According to the Russian River Valley Winegrowers, 42 percent of the grapes harvested in the region are Chardonnay, while 29 percent are Pinot noir. While the region is predominantly associated with Chardonnay and Pinot noir, hillside vineyard locations have shown success with other varieties such as Syrah and Zinfandel. Within the AVA there are several microclimates that allow for suitable plantings of Sauvignon Blanc, Gewürztraminer, Petite Sirah, Cabernet Franc and Merlot. In warmer areas of Chalk Hill there have been successful plantings of Cabernet Sauvignon. Even for these non-Burgundian varietals, the nature of the Russian River Valley's cool climate can be seen in the wine. For example, Russian River Merlots tend to have distinctive tea-like note and Zinfandels tend to exhibit more tart red fruit than Zinfandels from the warmer Dry Creek Valley. While Sauvignon Blanc from the region tend to be slightly less "grassy" they still tend to exhibit herbal and citrus lime aroma. Despite its close proximity, the Russian River AVA produces Chardonnays that are dramatically different from those found in the Alexander Valley AVA. The region's cool climate produces more grapes with higher acidity that tend to be more balanced than the fatter, creamy style found in the Alexander Valley.

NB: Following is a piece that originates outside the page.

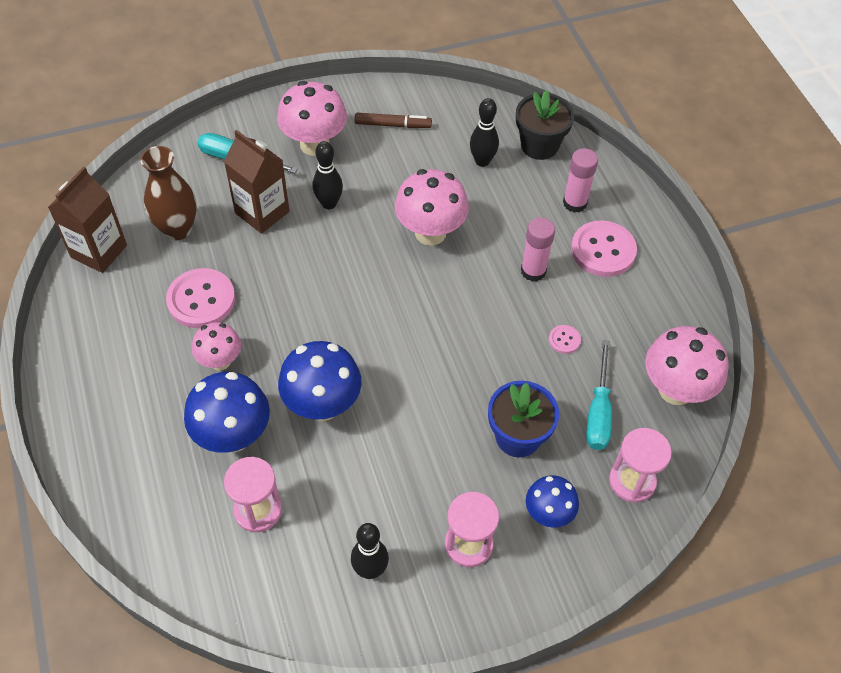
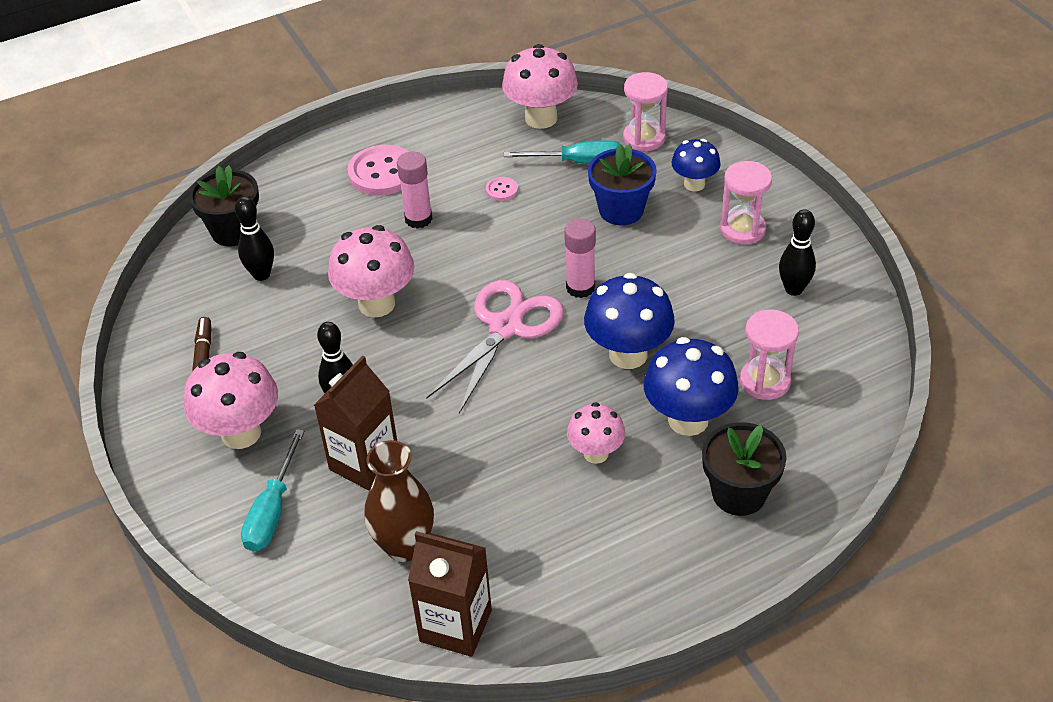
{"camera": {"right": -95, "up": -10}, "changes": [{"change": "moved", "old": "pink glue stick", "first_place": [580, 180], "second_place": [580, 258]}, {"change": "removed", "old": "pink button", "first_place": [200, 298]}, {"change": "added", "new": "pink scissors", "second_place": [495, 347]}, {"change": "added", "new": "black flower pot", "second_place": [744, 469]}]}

Grapes from the Russian River and smaller Green Valley areas have been prized by sparkling wine producers for their crispness and high quality.

===Pinot noir===
As of 2008, the Russian River Valley accounted for nearly 19% of all the Pinot noir plantings in California and 10% of all grape varieties planted in Sonoma County. Older clones planted in the mid to late 20th century, including the Martini, Swan, Pommard, and 115 clones, produced a "classic" style of Russian River Pinots that were characterized by vibrant (but pale) color, lively acidity, cherry and berry fruit flavors and delicate aroma that would often include earthy mushroom notes. While that style had it share of fans, the lack of coloring would be a factor in poor score wine ratings from wine critics. In response to these poor scores, some Russian River winemakers altered their techniques in order to enhance the color. These techniques ranged from blending in the darker color Alicante Bouschet and Syrah or the red wine concentrate known as "Mega Purple", to extended maceration and oak extraction that added more weight and extraction of phenolic compounds that add color to the wine. Other winemakers altered some of their viticultural practices in the vineyards, including adopting new trellising systems that allowed for more leaf removal which exposed the grapes to more sunlight. In addition to enhancing some of the color producing phenols, the new trellising also served to increase sugar content (and subsequently alcohol levels) and decrease the amount of the green tasting pyrazine compounds found in the grapes. The style of Pinot noir produced from these techniques tend to be heavier, more full bodied and almost "Syrah-like".